> _What you need to do_
Can you extract the lines of the material below word for word, leaving out the pictures?

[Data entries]

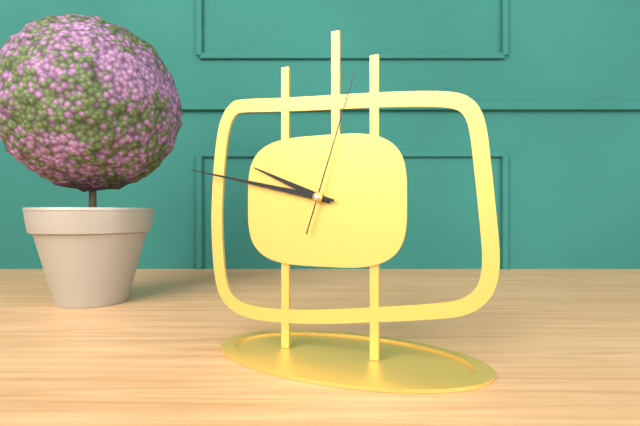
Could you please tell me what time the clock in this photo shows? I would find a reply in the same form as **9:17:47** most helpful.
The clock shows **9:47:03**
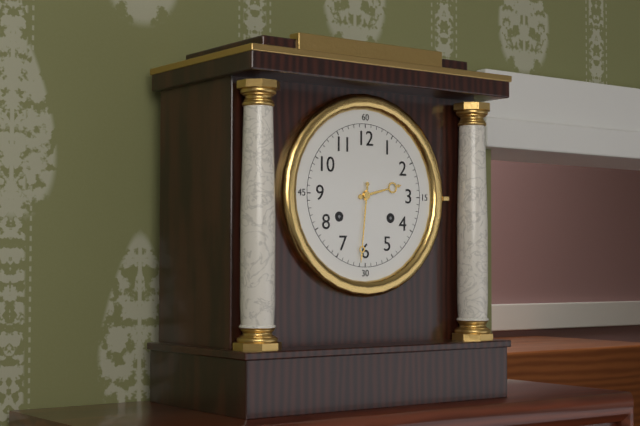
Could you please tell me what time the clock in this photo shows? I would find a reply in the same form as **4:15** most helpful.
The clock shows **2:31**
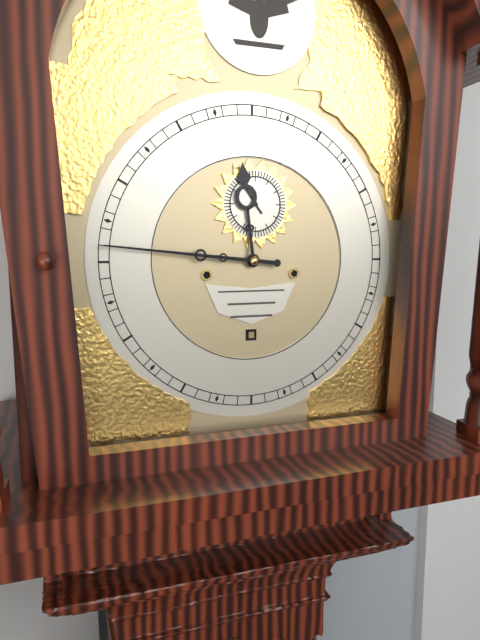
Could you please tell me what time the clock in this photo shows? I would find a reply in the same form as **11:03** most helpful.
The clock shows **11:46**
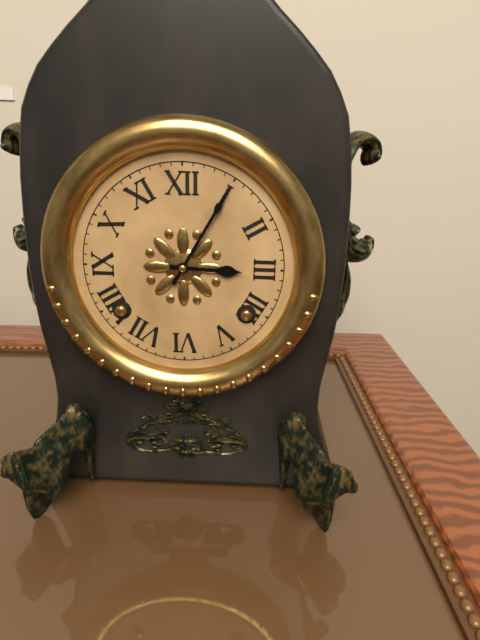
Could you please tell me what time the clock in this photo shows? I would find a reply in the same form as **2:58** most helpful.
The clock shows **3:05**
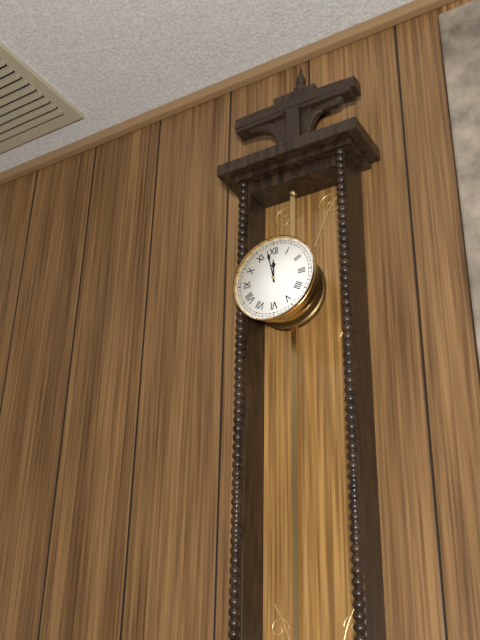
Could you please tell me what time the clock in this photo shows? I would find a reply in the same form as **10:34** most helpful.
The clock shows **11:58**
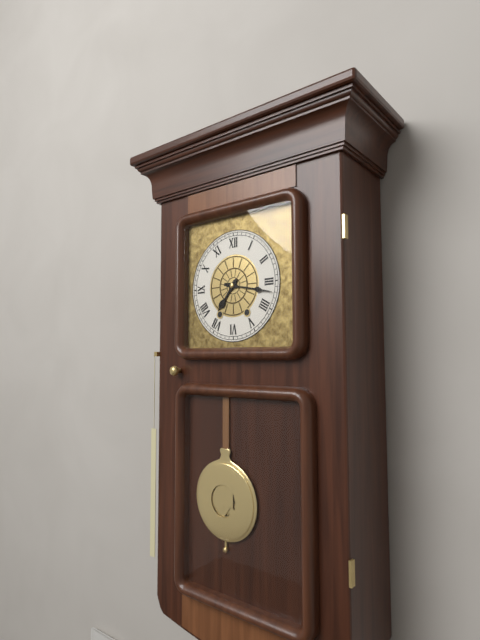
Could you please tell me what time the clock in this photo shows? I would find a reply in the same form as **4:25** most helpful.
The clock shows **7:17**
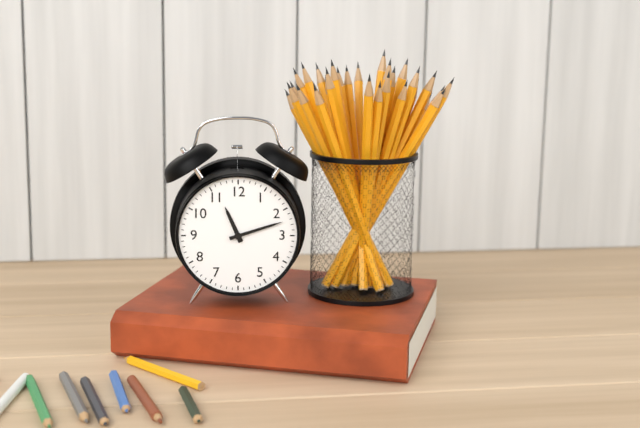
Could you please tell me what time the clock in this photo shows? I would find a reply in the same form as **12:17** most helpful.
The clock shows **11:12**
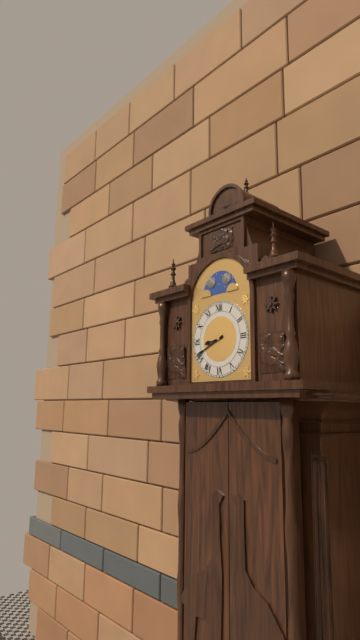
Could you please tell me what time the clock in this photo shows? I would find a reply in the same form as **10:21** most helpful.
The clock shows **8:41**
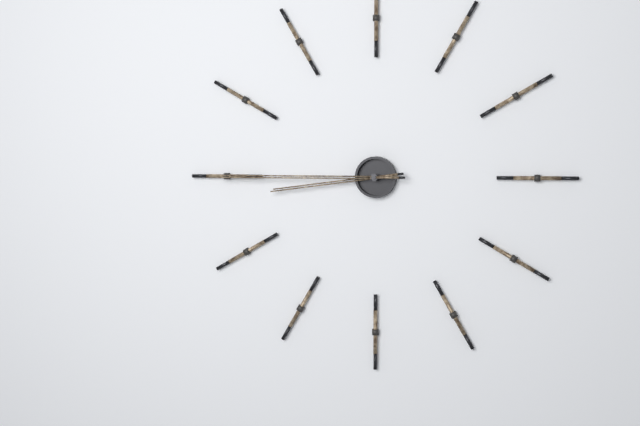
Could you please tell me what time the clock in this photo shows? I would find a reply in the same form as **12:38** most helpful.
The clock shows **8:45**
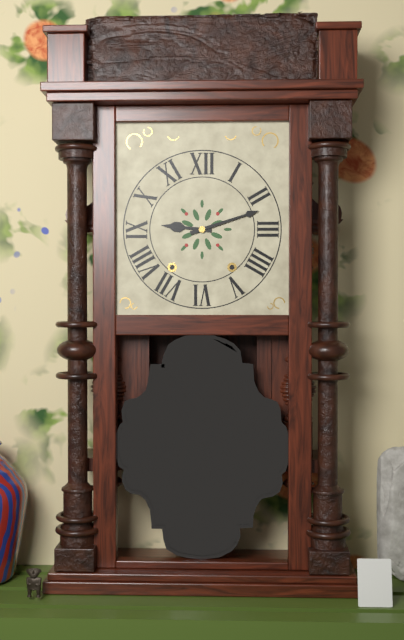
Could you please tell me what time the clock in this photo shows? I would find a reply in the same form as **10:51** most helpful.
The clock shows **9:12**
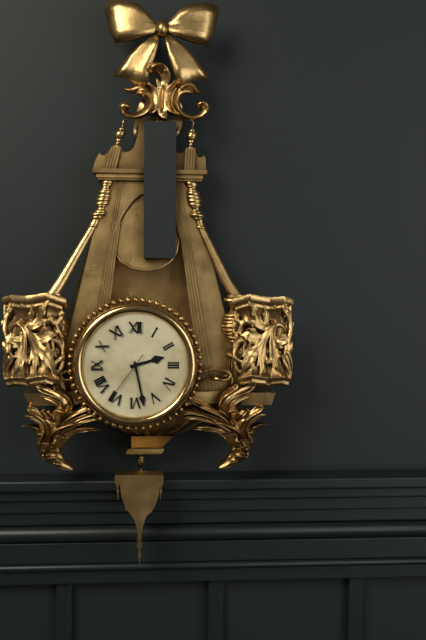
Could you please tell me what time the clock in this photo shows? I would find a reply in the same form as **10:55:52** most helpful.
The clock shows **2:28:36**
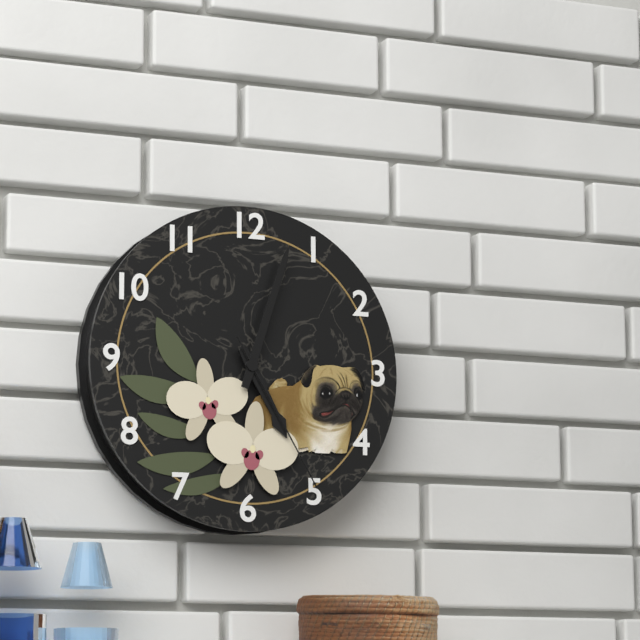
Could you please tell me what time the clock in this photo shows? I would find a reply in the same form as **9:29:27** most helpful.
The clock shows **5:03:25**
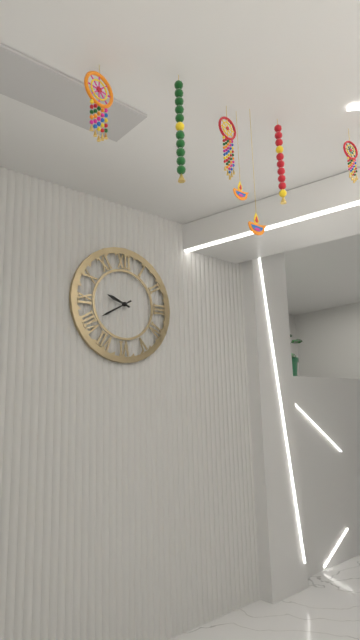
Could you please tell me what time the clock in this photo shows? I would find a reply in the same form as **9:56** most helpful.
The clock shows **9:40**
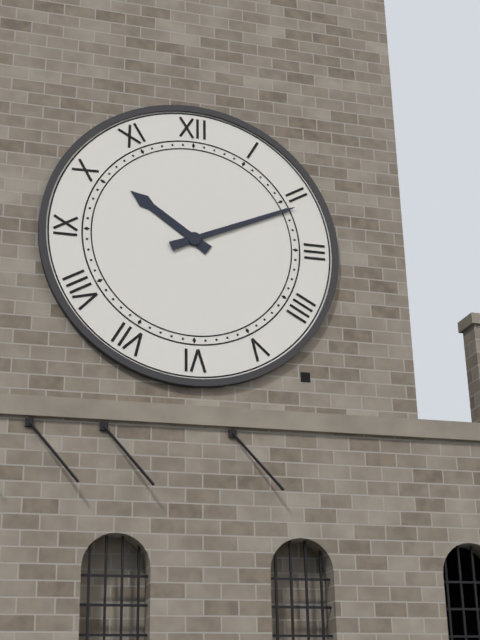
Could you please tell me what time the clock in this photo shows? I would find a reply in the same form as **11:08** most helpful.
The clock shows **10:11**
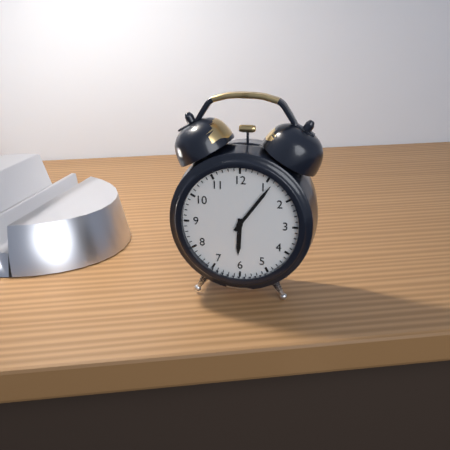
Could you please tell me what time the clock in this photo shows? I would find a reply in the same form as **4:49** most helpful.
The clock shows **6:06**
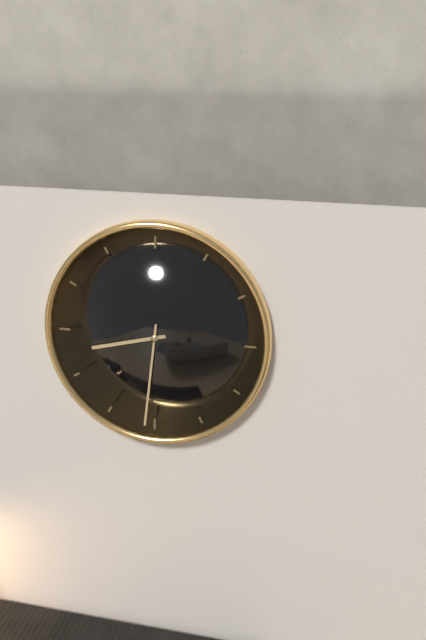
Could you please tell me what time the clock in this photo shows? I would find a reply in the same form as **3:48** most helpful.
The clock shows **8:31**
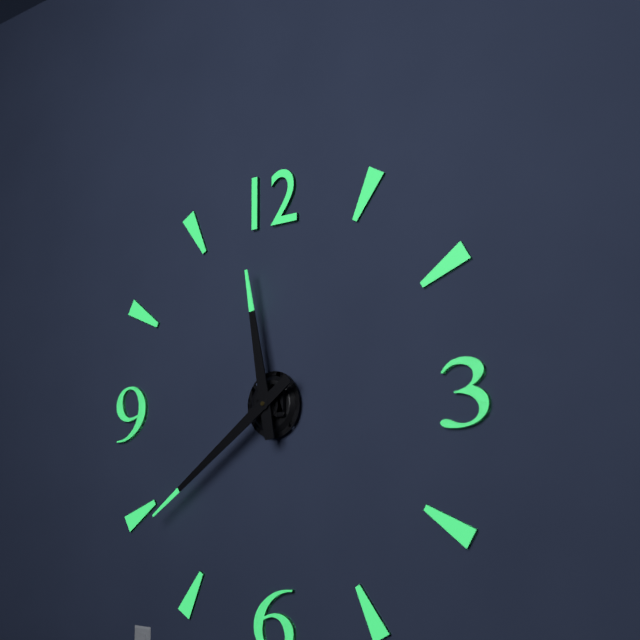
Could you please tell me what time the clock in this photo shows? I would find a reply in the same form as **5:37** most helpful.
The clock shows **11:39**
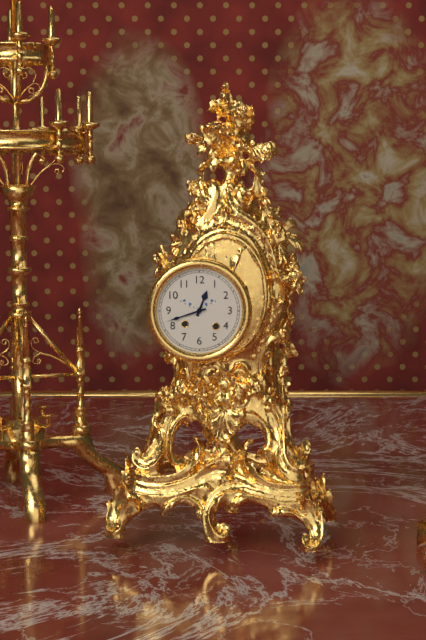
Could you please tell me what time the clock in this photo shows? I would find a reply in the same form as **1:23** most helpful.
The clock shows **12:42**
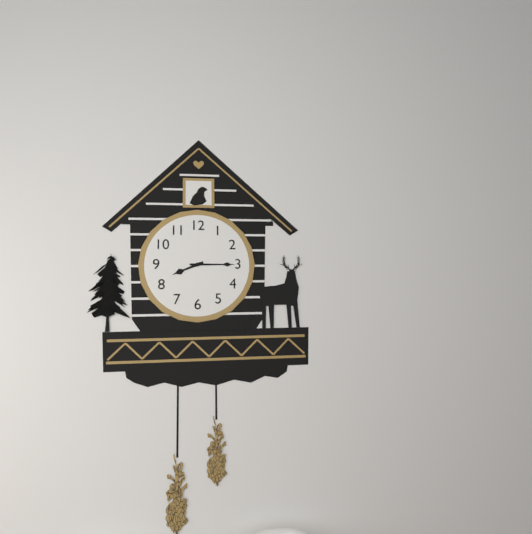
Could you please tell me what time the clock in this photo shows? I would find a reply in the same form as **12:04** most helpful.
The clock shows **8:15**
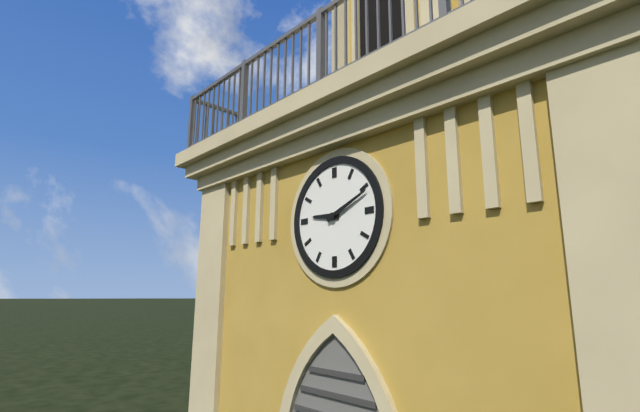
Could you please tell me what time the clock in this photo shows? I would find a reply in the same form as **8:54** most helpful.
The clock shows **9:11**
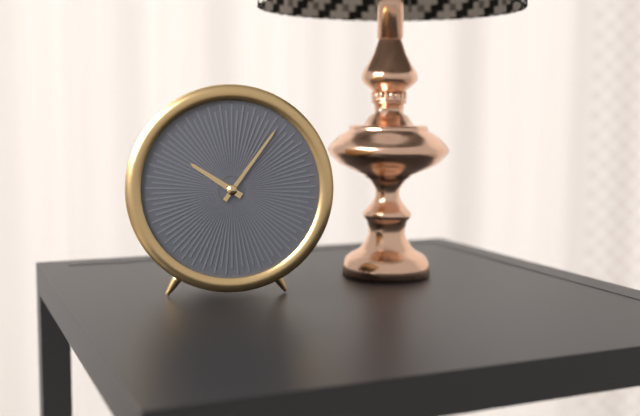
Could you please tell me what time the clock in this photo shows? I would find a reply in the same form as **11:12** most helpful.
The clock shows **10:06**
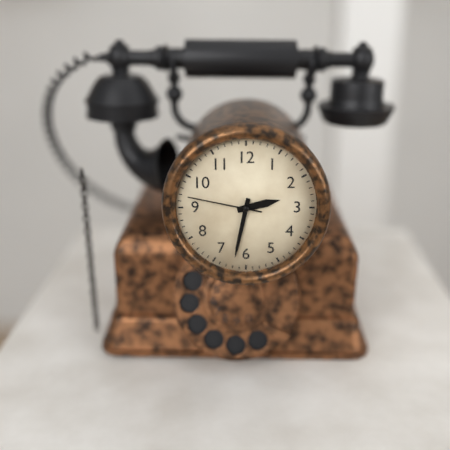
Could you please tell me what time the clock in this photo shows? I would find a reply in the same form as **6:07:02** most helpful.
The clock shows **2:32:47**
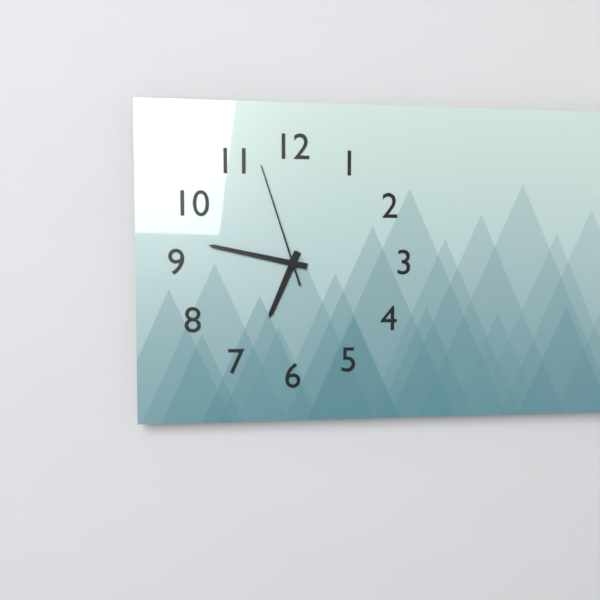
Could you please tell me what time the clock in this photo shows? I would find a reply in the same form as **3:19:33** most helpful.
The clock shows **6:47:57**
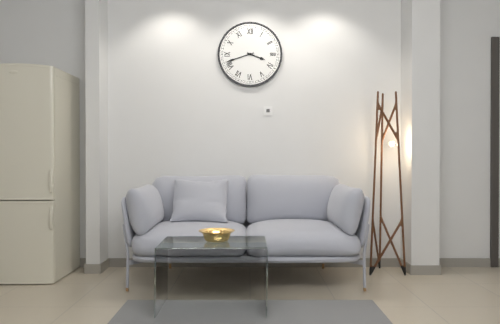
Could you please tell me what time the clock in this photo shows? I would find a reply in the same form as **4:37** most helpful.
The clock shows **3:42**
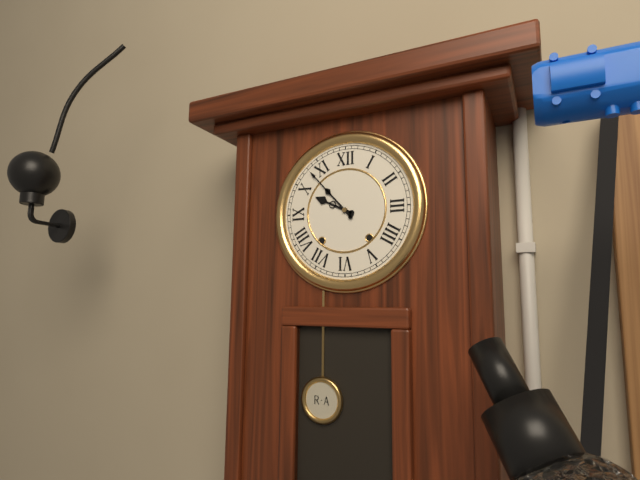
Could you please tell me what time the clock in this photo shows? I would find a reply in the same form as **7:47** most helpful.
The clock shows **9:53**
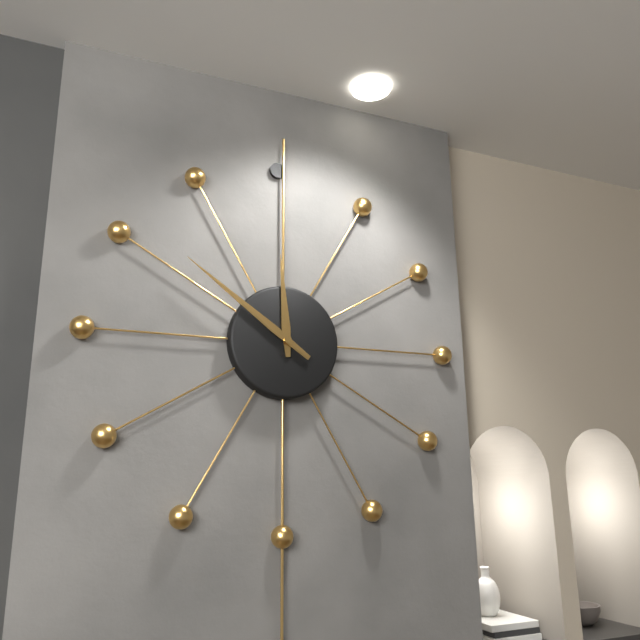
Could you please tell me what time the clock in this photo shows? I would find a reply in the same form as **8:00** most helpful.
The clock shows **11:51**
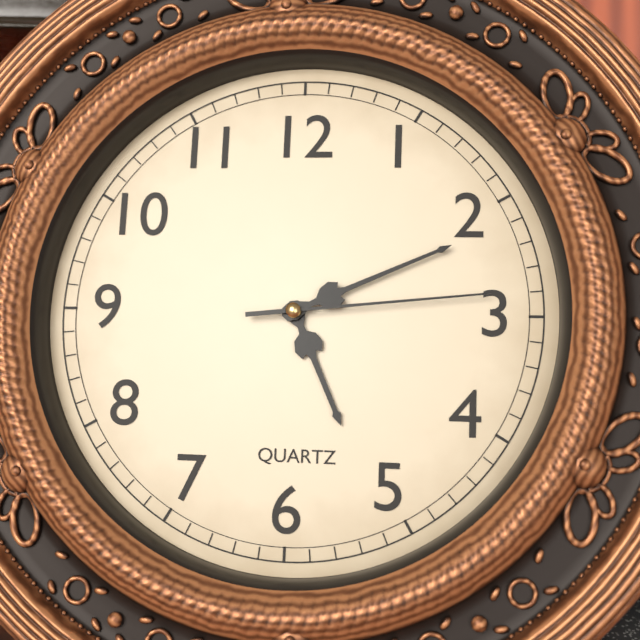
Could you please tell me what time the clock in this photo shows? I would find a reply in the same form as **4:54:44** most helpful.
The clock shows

> _Task response_
Could you please tell me what time the clock in this photo shows? I would find a reply in the same form as **9:17:47** most helpful.
The clock shows **9:47:03**
Could you please tell me what time the clock in this photo shows? I would find a reply in the same form as **4:15** most helpful.
The clock shows **2:31**
Could you please tell me what time the clock in this photo shows? I would find a reply in the same form as **11:03** most helpful.
The clock shows **11:46**
Could you please tell me what time the clock in this photo shows? I would find a reply in the same form as **2:58** most helpful.
The clock shows **3:05**
Could you please tell me what time the clock in this photo shows? I would find a reply in the same form as **10:34** most helpful.
The clock shows **11:58**
Could you please tell me what time the clock in this photo shows? I would find a reply in the same form as **4:25** most helpful.
The clock shows **7:17**
Could you please tell me what time the clock in this photo shows? I would find a reply in the same form as **12:17** most helpful.
The clock shows **11:12**
Could you please tell me what time the clock in this photo shows? I would find a reply in the same form as **10:21** most helpful.
The clock shows **8:41**
Could you please tell me what time the clock in this photo shows? I would find a reply in the same form as **12:38** most helpful.
The clock shows **8:45**
Could you please tell me what time the clock in this photo shows? I would find a reply in the same form as **10:51** most helpful.
The clock shows **9:12**
Could you please tell me what time the clock in this photo shows? I would find a reply in the same form as **10:55:52** most helpful.
The clock shows **2:28:36**
Could you please tell me what time the clock in this photo shows? I would find a reply in the same form as **9:29:27** most helpful.
The clock shows **5:03:25**
Could you please tell me what time the clock in this photo shows? I would find a reply in the same form as **9:56** most helpful.
The clock shows **9:40**
Could you please tell me what time the clock in this photo shows? I would find a reply in the same form as **11:08** most helpful.
The clock shows **10:11**
Could you please tell me what time the clock in this photo shows? I would find a reply in the same form as **4:49** most helpful.
The clock shows **6:06**
Could you please tell me what time the clock in this photo shows? I would find a reply in the same form as **3:48** most helpful.
The clock shows **8:31**
Could you please tell me what time the clock in this photo shows? I would find a reply in the same form as **5:37** most helpful.
The clock shows **11:39**
Could you please tell me what time the clock in this photo shows? I would find a reply in the same form as **1:23** most helpful.
The clock shows **12:42**
Could you please tell me what time the clock in this photo shows? I would find a reply in the same form as **12:04** most helpful.
The clock shows **8:15**
Could you please tell me what time the clock in this photo shows? I would find a reply in the same form as **8:54** most helpful.
The clock shows **9:11**
Could you please tell me what time the clock in this photo shows? I would find a reply in the same form as **11:12** most helpful.
The clock shows **10:06**
Could you please tell me what time the clock in this photo shows? I would find a reply in the same form as **6:07:02** most helpful.
The clock shows **2:32:47**
Could you please tell me what time the clock in this photo shows? I would find a reply in the same form as **3:19:33** most helpful.
The clock shows **6:47:57**
Could you please tell me what time the clock in this photo shows? I would find a reply in the same form as **4:37** most helpful.
The clock shows **3:42**
Could you please tell me what time the clock in this photo shows? I would find a reply in the same form as **7:47** most helpful.
The clock shows **9:53**
Could you please tell me what time the clock in this photo shows? I would find a reply in the same form as **8:00** most helpful.
The clock shows **11:51**
Could you please tell me what time the clock in this photo shows? I would find a reply in the same form as **4:54:44** most helpful.
The clock shows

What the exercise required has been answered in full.